RECORD EXCERPTS START

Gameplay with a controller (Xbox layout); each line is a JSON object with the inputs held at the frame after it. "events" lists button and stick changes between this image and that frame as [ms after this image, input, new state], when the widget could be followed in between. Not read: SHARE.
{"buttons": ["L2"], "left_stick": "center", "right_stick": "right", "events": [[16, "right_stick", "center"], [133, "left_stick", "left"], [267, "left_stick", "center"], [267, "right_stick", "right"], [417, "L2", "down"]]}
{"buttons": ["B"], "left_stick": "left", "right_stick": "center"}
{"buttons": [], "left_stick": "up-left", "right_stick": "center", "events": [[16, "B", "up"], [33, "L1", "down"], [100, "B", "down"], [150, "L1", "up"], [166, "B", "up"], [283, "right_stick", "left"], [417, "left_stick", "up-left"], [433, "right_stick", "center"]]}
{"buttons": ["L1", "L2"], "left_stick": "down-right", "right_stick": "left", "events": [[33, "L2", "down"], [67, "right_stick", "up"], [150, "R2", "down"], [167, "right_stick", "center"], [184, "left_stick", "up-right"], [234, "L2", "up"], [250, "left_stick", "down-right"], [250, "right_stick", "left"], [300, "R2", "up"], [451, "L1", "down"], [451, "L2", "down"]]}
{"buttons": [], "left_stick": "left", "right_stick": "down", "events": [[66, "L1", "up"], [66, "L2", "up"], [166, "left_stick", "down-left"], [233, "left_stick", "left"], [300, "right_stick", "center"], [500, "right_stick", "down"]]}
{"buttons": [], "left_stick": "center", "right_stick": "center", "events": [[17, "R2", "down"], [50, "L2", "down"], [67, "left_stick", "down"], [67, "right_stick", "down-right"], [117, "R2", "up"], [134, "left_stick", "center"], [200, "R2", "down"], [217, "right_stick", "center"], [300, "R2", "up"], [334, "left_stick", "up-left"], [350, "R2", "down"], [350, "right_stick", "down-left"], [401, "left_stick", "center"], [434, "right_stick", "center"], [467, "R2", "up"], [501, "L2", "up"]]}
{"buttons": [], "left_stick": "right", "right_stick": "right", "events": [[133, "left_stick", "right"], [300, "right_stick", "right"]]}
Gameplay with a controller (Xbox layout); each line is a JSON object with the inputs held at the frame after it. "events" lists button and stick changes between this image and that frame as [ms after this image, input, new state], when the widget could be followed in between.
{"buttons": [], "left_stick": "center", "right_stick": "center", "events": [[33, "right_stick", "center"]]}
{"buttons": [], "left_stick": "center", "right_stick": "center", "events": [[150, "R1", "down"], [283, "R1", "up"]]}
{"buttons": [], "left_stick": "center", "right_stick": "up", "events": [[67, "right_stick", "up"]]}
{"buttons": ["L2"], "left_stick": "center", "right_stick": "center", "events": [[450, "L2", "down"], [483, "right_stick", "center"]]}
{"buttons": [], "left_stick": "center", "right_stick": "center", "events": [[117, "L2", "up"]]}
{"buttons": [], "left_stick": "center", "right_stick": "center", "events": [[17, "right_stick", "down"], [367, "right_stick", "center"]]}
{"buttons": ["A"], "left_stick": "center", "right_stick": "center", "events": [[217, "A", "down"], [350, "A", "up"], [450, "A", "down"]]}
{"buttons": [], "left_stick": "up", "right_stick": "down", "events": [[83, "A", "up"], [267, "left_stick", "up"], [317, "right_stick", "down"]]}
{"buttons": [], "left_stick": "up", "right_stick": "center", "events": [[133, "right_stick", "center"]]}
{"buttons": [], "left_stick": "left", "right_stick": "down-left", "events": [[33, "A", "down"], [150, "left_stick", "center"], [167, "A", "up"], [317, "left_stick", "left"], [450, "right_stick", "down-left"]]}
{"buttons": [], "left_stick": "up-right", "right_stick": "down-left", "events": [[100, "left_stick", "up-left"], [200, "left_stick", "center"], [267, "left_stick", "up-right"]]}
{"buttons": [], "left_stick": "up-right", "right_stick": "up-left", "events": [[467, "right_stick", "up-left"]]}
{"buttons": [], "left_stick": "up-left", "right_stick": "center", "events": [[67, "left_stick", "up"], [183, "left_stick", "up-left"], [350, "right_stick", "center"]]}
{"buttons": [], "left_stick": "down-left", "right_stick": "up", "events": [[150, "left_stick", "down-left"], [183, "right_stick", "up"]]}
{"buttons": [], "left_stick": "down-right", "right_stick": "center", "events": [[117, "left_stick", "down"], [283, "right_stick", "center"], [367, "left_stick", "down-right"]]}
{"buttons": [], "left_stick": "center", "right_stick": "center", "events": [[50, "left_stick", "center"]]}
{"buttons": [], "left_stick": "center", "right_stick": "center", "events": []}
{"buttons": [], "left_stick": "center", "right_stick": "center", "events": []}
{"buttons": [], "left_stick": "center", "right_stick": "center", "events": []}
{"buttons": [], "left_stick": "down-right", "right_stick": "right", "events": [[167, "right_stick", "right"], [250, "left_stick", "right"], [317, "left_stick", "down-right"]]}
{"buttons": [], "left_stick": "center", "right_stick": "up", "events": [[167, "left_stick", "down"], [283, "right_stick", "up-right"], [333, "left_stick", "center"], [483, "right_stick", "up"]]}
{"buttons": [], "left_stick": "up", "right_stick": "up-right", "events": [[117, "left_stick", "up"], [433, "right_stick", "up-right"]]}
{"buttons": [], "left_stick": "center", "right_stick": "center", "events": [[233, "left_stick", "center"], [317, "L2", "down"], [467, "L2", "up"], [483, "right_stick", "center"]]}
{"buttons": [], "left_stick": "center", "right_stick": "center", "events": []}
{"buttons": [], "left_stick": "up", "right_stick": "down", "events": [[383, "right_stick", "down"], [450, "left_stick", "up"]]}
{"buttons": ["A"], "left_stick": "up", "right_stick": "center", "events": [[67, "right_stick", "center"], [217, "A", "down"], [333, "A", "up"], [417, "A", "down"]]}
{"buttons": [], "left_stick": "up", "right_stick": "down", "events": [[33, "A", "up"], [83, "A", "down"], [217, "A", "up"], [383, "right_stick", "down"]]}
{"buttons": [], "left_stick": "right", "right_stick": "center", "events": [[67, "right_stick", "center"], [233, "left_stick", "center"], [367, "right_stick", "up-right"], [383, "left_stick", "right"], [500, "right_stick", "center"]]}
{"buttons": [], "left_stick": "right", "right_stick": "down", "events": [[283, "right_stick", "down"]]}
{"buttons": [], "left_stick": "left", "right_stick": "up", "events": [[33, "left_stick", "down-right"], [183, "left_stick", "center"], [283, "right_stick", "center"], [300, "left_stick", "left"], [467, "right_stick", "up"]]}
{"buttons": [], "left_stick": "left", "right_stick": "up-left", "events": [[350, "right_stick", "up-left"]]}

RECORD EXCERPTS END

→ **PROBLEM TO SOLVE**
All entries should be restated word for word.

→ **TASK RESPONSE**
Gameplay with a controller (Xbox layout); each line is a JSON object with the inputs held at the frame after it. "events" lists button and stick changes between this image and that frame as [ms after this image, input, new state], when the widget could be followed in between. Not read: SHARE.
{"buttons": ["L2"], "left_stick": "center", "right_stick": "right", "events": [[16, "right_stick", "center"], [133, "left_stick", "left"], [267, "left_stick", "center"], [267, "right_stick", "right"], [417, "L2", "down"]]}
{"buttons": ["B"], "left_stick": "left", "right_stick": "center"}
{"buttons": [], "left_stick": "up-left", "right_stick": "center", "events": [[16, "B", "up"], [33, "L1", "down"], [100, "B", "down"], [150, "L1", "up"], [166, "B", "up"], [283, "right_stick", "left"], [417, "left_stick", "up-left"], [433, "right_stick", "center"]]}
{"buttons": ["L1", "L2"], "left_stick": "down-right", "right_stick": "left", "events": [[33, "L2", "down"], [67, "right_stick", "up"], [150, "R2", "down"], [167, "right_stick", "center"], [184, "left_stick", "up-right"], [234, "L2", "up"], [250, "left_stick", "down-right"], [250, "right_stick", "left"], [300, "R2", "up"], [451, "L1", "down"], [451, "L2", "down"]]}
{"buttons": [], "left_stick": "left", "right_stick": "down", "events": [[66, "L1", "up"], [66, "L2", "up"], [166, "left_stick", "down-left"], [233, "left_stick", "left"], [300, "right_stick", "center"], [500, "right_stick", "down"]]}
{"buttons": [], "left_stick": "center", "right_stick": "center", "events": [[17, "R2", "down"], [50, "L2", "down"], [67, "left_stick", "down"], [67, "right_stick", "down-right"], [117, "R2", "up"], [134, "left_stick", "center"], [200, "R2", "down"], [217, "right_stick", "center"], [300, "R2", "up"], [334, "left_stick", "up-left"], [350, "R2", "down"], [350, "right_stick", "down-left"], [401, "left_stick", "center"], [434, "right_stick", "center"], [467, "R2", "up"], [501, "L2", "up"]]}
{"buttons": [], "left_stick": "right", "right_stick": "right", "events": [[133, "left_stick", "right"], [300, "right_stick", "right"]]}
Gameplay with a controller (Xbox layout); each line is a JSON object with the inputs held at the frame after it. "events" lists button and stick changes between this image and that frame as [ms after this image, input, new state], when the widget could be followed in between.
{"buttons": [], "left_stick": "center", "right_stick": "center", "events": [[33, "right_stick", "center"]]}
{"buttons": [], "left_stick": "center", "right_stick": "center", "events": [[150, "R1", "down"], [283, "R1", "up"]]}
{"buttons": [], "left_stick": "center", "right_stick": "up", "events": [[67, "right_stick", "up"]]}
{"buttons": ["L2"], "left_stick": "center", "right_stick": "center", "events": [[450, "L2", "down"], [483, "right_stick", "center"]]}
{"buttons": [], "left_stick": "center", "right_stick": "center", "events": [[117, "L2", "up"]]}
{"buttons": [], "left_stick": "center", "right_stick": "center", "events": [[17, "right_stick", "down"], [367, "right_stick", "center"]]}
{"buttons": ["A"], "left_stick": "center", "right_stick": "center", "events": [[217, "A", "down"], [350, "A", "up"], [450, "A", "down"]]}
{"buttons": [], "left_stick": "up", "right_stick": "down", "events": [[83, "A", "up"], [267, "left_stick", "up"], [317, "right_stick", "down"]]}
{"buttons": [], "left_stick": "up", "right_stick": "center", "events": [[133, "right_stick", "center"]]}
{"buttons": [], "left_stick": "left", "right_stick": "down-left", "events": [[33, "A", "down"], [150, "left_stick", "center"], [167, "A", "up"], [317, "left_stick", "left"], [450, "right_stick", "down-left"]]}
{"buttons": [], "left_stick": "up-right", "right_stick": "down-left", "events": [[100, "left_stick", "up-left"], [200, "left_stick", "center"], [267, "left_stick", "up-right"]]}
{"buttons": [], "left_stick": "up-right", "right_stick": "up-left", "events": [[467, "right_stick", "up-left"]]}
{"buttons": [], "left_stick": "up-left", "right_stick": "center", "events": [[67, "left_stick", "up"], [183, "left_stick", "up-left"], [350, "right_stick", "center"]]}
{"buttons": [], "left_stick": "down-left", "right_stick": "up", "events": [[150, "left_stick", "down-left"], [183, "right_stick", "up"]]}
{"buttons": [], "left_stick": "down-right", "right_stick": "center", "events": [[117, "left_stick", "down"], [283, "right_stick", "center"], [367, "left_stick", "down-right"]]}
{"buttons": [], "left_stick": "center", "right_stick": "center", "events": [[50, "left_stick", "center"]]}
{"buttons": [], "left_stick": "center", "right_stick": "center", "events": []}
{"buttons": [], "left_stick": "center", "right_stick": "center", "events": []}
{"buttons": [], "left_stick": "center", "right_stick": "center", "events": []}
{"buttons": [], "left_stick": "down-right", "right_stick": "right", "events": [[167, "right_stick", "right"], [250, "left_stick", "right"], [317, "left_stick", "down-right"]]}
{"buttons": [], "left_stick": "center", "right_stick": "up", "events": [[167, "left_stick", "down"], [283, "right_stick", "up-right"], [333, "left_stick", "center"], [483, "right_stick", "up"]]}
{"buttons": [], "left_stick": "up", "right_stick": "up-right", "events": [[117, "left_stick", "up"], [433, "right_stick", "up-right"]]}
{"buttons": [], "left_stick": "center", "right_stick": "center", "events": [[233, "left_stick", "center"], [317, "L2", "down"], [467, "L2", "up"], [483, "right_stick", "center"]]}
{"buttons": [], "left_stick": "center", "right_stick": "center", "events": []}
{"buttons": [], "left_stick": "up", "right_stick": "down", "events": [[383, "right_stick", "down"], [450, "left_stick", "up"]]}
{"buttons": ["A"], "left_stick": "up", "right_stick": "center", "events": [[67, "right_stick", "center"], [217, "A", "down"], [333, "A", "up"], [417, "A", "down"]]}
{"buttons": [], "left_stick": "up", "right_stick": "down", "events": [[33, "A", "up"], [83, "A", "down"], [217, "A", "up"], [383, "right_stick", "down"]]}
{"buttons": [], "left_stick": "right", "right_stick": "center", "events": [[67, "right_stick", "center"], [233, "left_stick", "center"], [367, "right_stick", "up-right"], [383, "left_stick", "right"], [500, "right_stick", "center"]]}
{"buttons": [], "left_stick": "right", "right_stick": "down", "events": [[283, "right_stick", "down"]]}
{"buttons": [], "left_stick": "left", "right_stick": "up", "events": [[33, "left_stick", "down-right"], [183, "left_stick", "center"], [283, "right_stick", "center"], [300, "left_stick", "left"], [467, "right_stick", "up"]]}
{"buttons": [], "left_stick": "left", "right_stick": "up-left", "events": [[350, "right_stick", "up-left"]]}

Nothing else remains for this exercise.